Jason's mouth went dry at the sight. His roommate, making eyes at some guy in their living room watching some garbage movie.
He bit back a curse and closed the door roughly. The pair noticed and waved at him. He waved back with the world's fakest smile, then grabbed a beer and stormed into his bedroom.
This was bullsh*t. This was his sanctuary, his place of solace, and this rando had come in here, sat down, and taken over. Sure, his roommate had asked him if it was okay to invite people over to hang out, but that hadn't included hookups! Not that they'd specifically decided against it, but it'd been implicit! One does not simply bring some clown into their shared pad to...he didn't want to think about it.

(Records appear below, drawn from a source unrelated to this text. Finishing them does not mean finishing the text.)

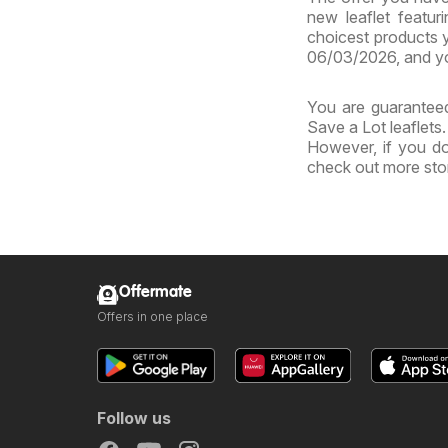
new leaflet featur
choicest products y
06/03/2026, and yo
You are guaranteed
Save a Lot leaflets
However, if you do
check out more sto
Offermate
Offers in one place
Follow us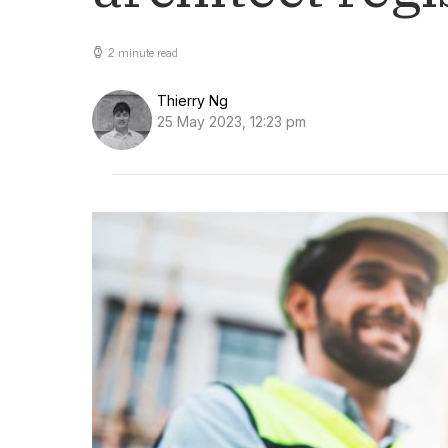
2 minute read
Thierry Ng
25 May 2023, 12:23 pm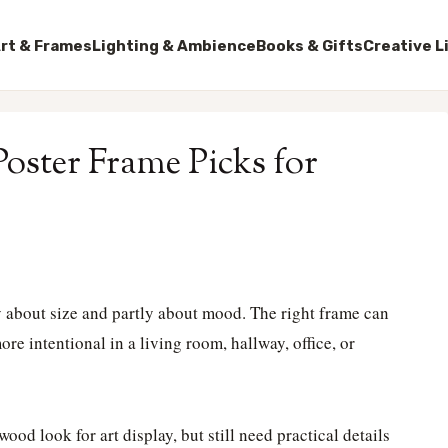
rt & Frames
Lighting & Ambience
Books & Gifts
Creative L
oster Frame Picks for
 about size and partly about mood. The right frame can
e intentional in a living room, hallway, office, or
ood look for art display, but still need practical details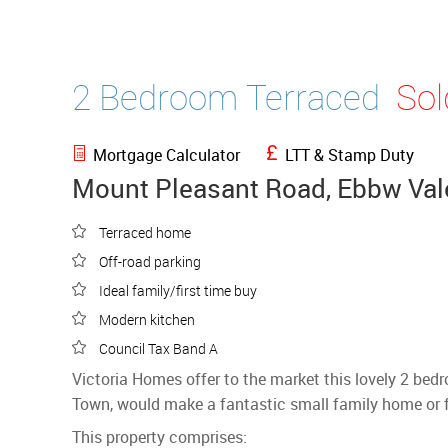
2 Bedroom Terraced
So
Mortgage Calculator
LTT & Stamp Duty
Mount Pleasant Road, Ebbw Val
Terraced home
Off-road parking
Ideal family/first time buy
Modern kitchen
Council Tax Band A
Victoria Homes offer to the market this lovely 2 be
Town, would make a fantastic small family home or fi
This property comprises: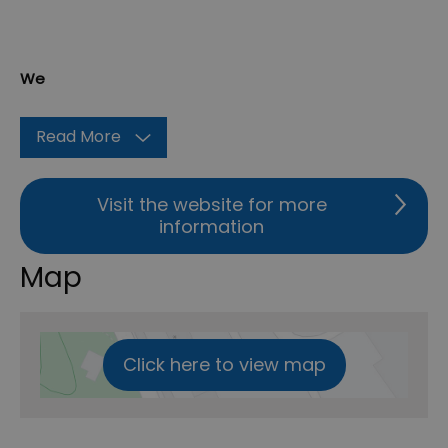
We
Read More
Visit the website for more
information
Map
Click here to view map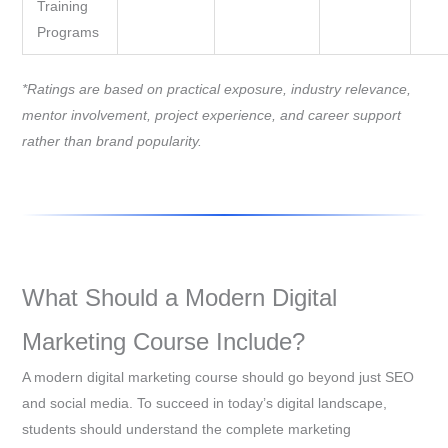
Training
Programs
*Ratings are based on practical exposure, industry relevance,
mentor involvement, project experience, and career support
rather than brand popularity.
What Should a Modern Digital
Marketing Course Include?
A modern digital marketing course should go beyond just SEO
and social media. To succeed in today’s digital landscape,
students should understand the complete marketing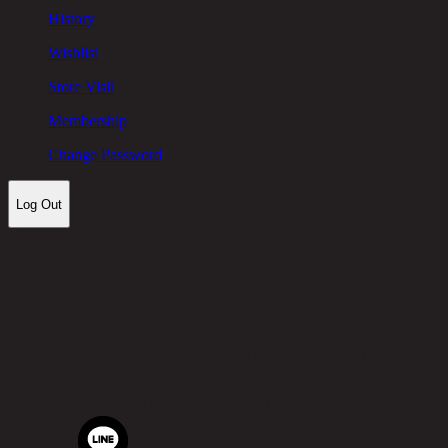
History
Wishlist
Store Visit
Membership
Change Password
Log Out
Let's keep in touch!
Chic Republic Public Company Limited
Pradit Manutham Road, Khlong Chan, Bang Kapi District,
Bangkok 10240
Tel.
02-514-7111 |
Fax.
02-514-7115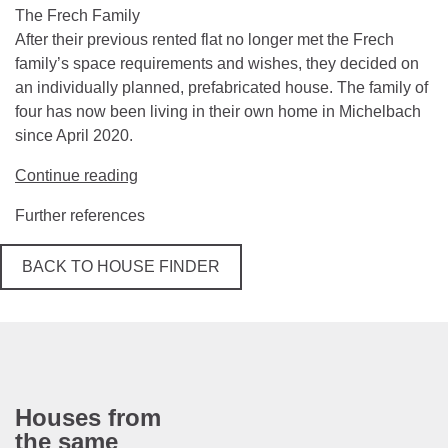
The Frech Family
After their previous rented flat no longer met the Frech
family’s space requirements and wishes, they decided on
an individually planned, prefabricated house. The family of
four has now been living in their own home in Michelbach
since April 2020.
Continue reading
Further references
BACK TO HOUSE FINDER
Houses from
the same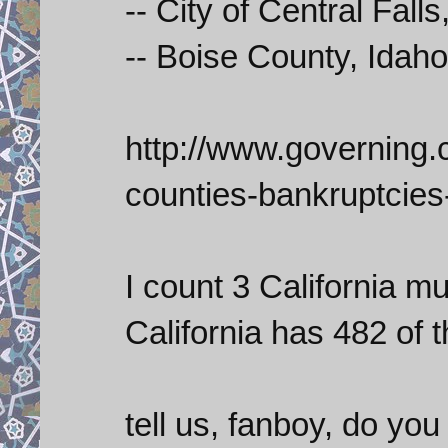
-- City of Central Falls,
-- Boise County, Idah
http://www.governing.
counties-bankruptcies
I count 3 California mun
California has 482 of th
tell us, fanboy, do you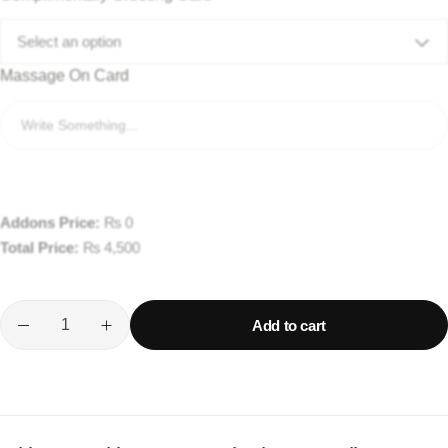
Select an option
Massage On Card
Addons Price:
₨
0
Total Price:
₨
4,500
Add to cart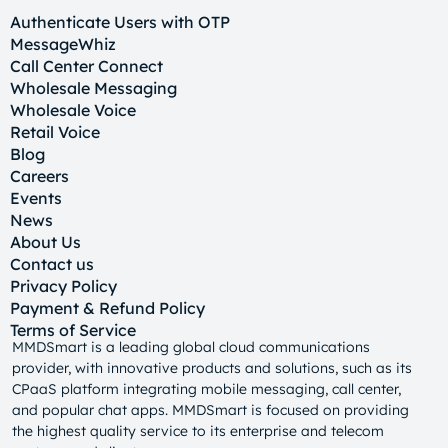
Authenticate Users with OTP
MessageWhiz
Call Center Connect
Wholesale Messaging
Wholesale Voice
Retail Voice
Blog
Careers
Events
News
About Us
Contact us
Privacy Policy
Payment & Refund Policy
Terms of Service
MMDSmart is a leading global cloud communications
provider, with innovative products and solutions, such as its
CPaaS platform integrating mobile messaging, call center,
and popular chat apps. MMDSmart is focused on providing
the highest quality service to its enterprise and telecom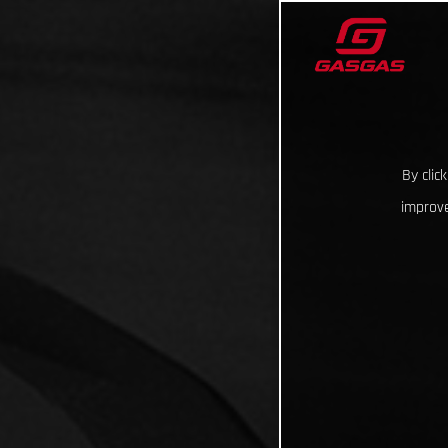
By clic
improve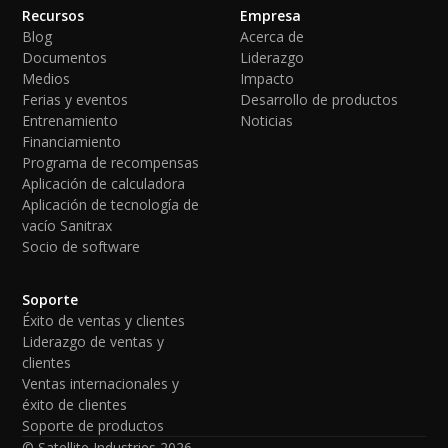
Recursos
Empresa
Blog
Acerca de
Documentos
Liderazgo
Medios
Impacto
Ferias y eventos
Desarrollo de productos
Entrenamiento
Noticias
Financiamiento
Programa de recompensas
Aplicación de calculadora
Aplicación de tecnología de
vacío Sanitrax
Socio de software
Soporte
Éxito de ventas y clientes
Liderazgo de ventas y
clientes
Ventas internacionales y
éxito de clientes
Soporte de productos
© Satellite Industries
2026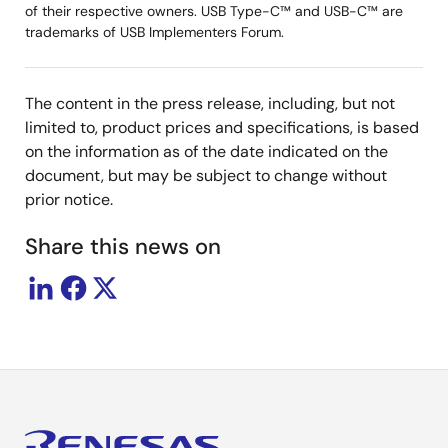
of their respective owners. USB Type-C™ and USB-C™ are
trademarks of USB Implementers Forum.
The content in the press release, including, but not
limited to, product prices and specifications, is based
on the information as of the date indicated on the
document, but may be subject to change without
prior notice.
Share this news on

"Dammit," he hissed. It wasn't like he had any actual claim over his roommate, though. He had no right to be upset.
"This is stupid," he grumbled. He couldn't stand listening to the sounds of them smooching. It was making him feel sick, his stomach churning. His mood was worsening by the second, and he knew he wouldn't be able to calm down if he stayed in. He needed to blow off steam before he turned literal who into a John Doe.
So he threw on a jacket, grabbed his bike, and went for a ride. Or he would've, if it wasn't out of goddamn gas. "F*ck!" he snapped, kicking the tire. "Goddamn piece of cr*p, f*cking sh*tty-a** bike. Goddammit." He'd have to walk, then. It'd probably be good for him, he reasoned.
Or it would've been, if the second coming of the goddamned biblical flood hadn't started just then. "Are you f*cking sh*tting me?!" he shouted at the sky, throwing his arms into the air. The two seconds it took him to do so were enough to leave him drenched.
He stormed back upstairs, roughly opened the door, and pointed accusingly at the guy. "You. Out of my damn apartment if you like having teeth."
The dude didn't need to be told twice and scrambled the hell out of there. Jason slammed the door shut, then glared at his roommate, his hair and clothes dripping, forming a small puddle at his feet.